For the next nine weeks, these are the contestants he’ll coach for the cameras, guiding them through Group Quests and Crowning Ceremonies, helping to craft their perfect love stories. If he does his job right, in nine weeks one of these women will receive the Final Tiara, the proposal, the happily ever after.

And maybe then Dev will forget that in his own life, happily ever afters are never guaranteed.

He plasters on his best producer smile. “Okay, ladies! It’s almost time to meet your Prince Charming!” A chorus of shrieks fills the limo, and he waits for it to die down. “I’m going to go check in with our director. I’ll be right back.”

On cue, a production assistant opens the limo door for him. He steps out of the car. “Hey, babe,” Jules says condescendingly. “How are you doing?”

He slings his handler bag over his chest. “Don’t patronize me.”

She’s already pivoted and started her brisk march up the hill toward the castle. “If you don’t want to be patronized, I guess you don’t need these”—she pulls a bag of mint Oreos out from under her arm—“to stave off your crippling depression.”

“Crippling is a bit much. I like to think I’m sort of dabbling in depression.”

“And how many times have you cried while listening to the same Leland Barlow breakup song in the past twenty-four hours?”

“Fair point.”

Jules smacks the Oreos against his chest without breaking stride. Then she shoots him a sideways glance, almost like she’s searching for evidence of his epic cryfest in the shower three hours ago—and again in the Lyft on the way to the hotel ballroom to pick up his contestants. Her eyes fall to his outfit. He’s wearing his standard first-night uniform: cargo shorts with deep pockets, a T-shirt—black, to mask the pit stains—comfortable shoes to get him through a twelve-hour shoot. “You look like an Indian Kevin James in an ‘after’ weight-loss photo.”

He puts on his charming Fun Dev smile and plays along with this little game. She’s wearing corduroy overalls and a Paramore concert T-shirt with her giant Doc Martens, a fanny pack across the front of her chest like a sash, and her thick hair in its usual topknot. Jules Lu is every twenty-four-year-old LA transplant with mountains of student debt, settling for something less than her delusions of Greta Gerwig grandeur. “You look like the sad old person at a Billie Eilish concert.”

She flips him off with both hands while walking backward through the security gate.
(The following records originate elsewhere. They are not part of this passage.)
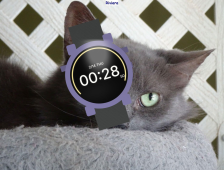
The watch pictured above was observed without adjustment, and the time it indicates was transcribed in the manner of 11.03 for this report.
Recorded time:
0.28
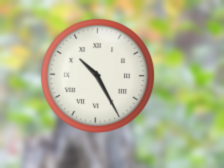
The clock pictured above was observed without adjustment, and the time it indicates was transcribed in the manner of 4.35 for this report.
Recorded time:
10.25
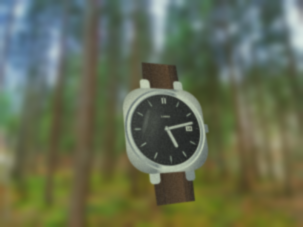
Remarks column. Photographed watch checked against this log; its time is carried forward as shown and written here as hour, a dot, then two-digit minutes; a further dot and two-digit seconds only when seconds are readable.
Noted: 5.13
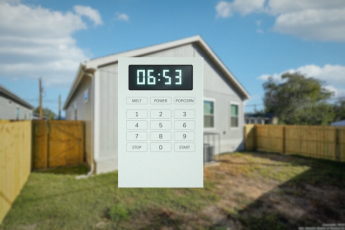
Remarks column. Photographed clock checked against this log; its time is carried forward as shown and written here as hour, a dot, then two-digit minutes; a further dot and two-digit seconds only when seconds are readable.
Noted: 6.53
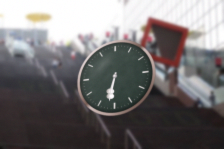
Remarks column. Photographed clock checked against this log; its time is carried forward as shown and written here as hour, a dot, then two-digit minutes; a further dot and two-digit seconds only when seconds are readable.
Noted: 6.32
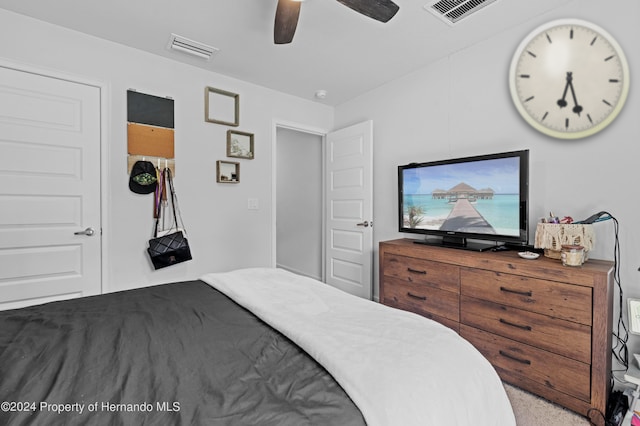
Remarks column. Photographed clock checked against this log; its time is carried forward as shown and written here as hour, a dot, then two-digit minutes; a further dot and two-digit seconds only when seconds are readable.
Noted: 6.27
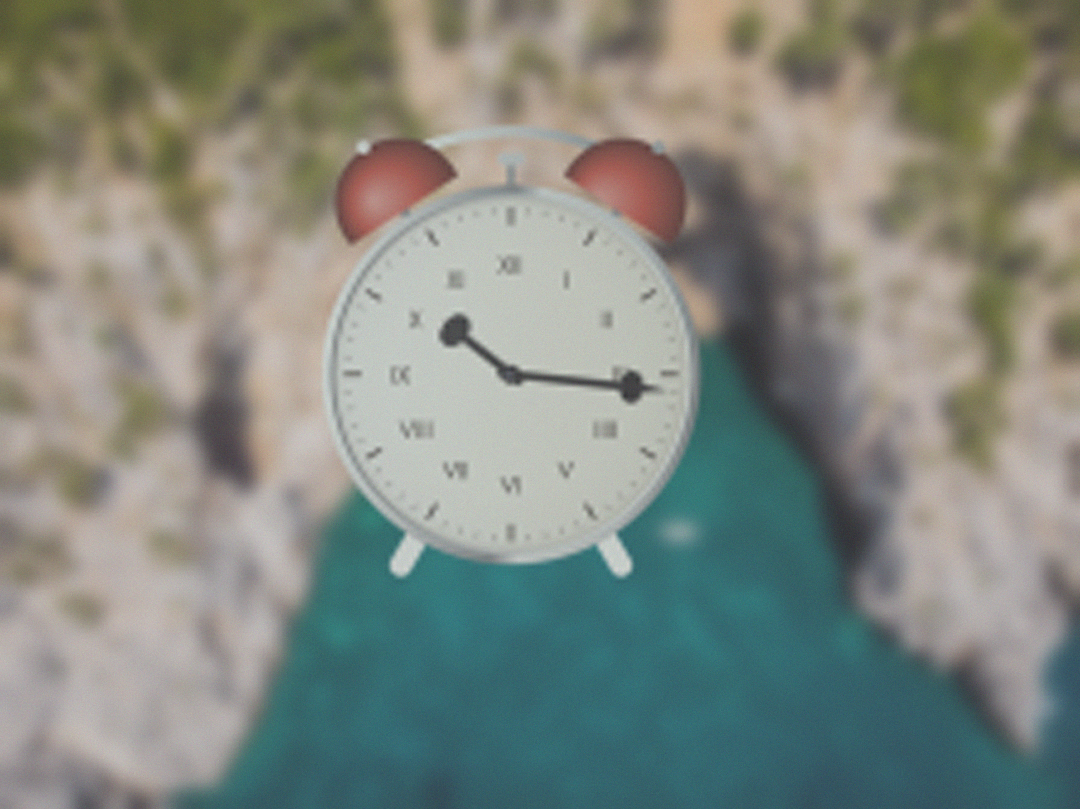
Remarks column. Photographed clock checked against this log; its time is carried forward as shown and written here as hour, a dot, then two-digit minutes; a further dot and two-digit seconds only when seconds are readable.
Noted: 10.16
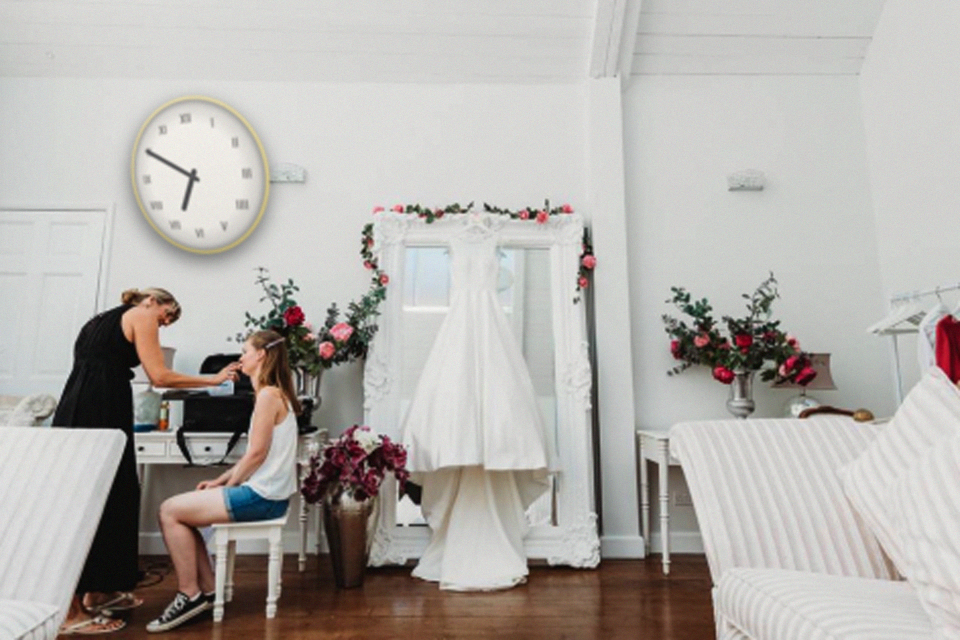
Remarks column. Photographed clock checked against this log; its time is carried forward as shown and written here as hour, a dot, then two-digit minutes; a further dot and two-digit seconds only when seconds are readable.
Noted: 6.50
They both flash their badges to the guard before immediately having to dart to avoid a golf cart carrying two set runners. They skirt the jib, which captures establishing shots from twenty feet up, and run directly into the first assistant director, who accosts them with pink revised call sheets. Dev has always been a little bit in love with the chaos and the magic of the first night of filming.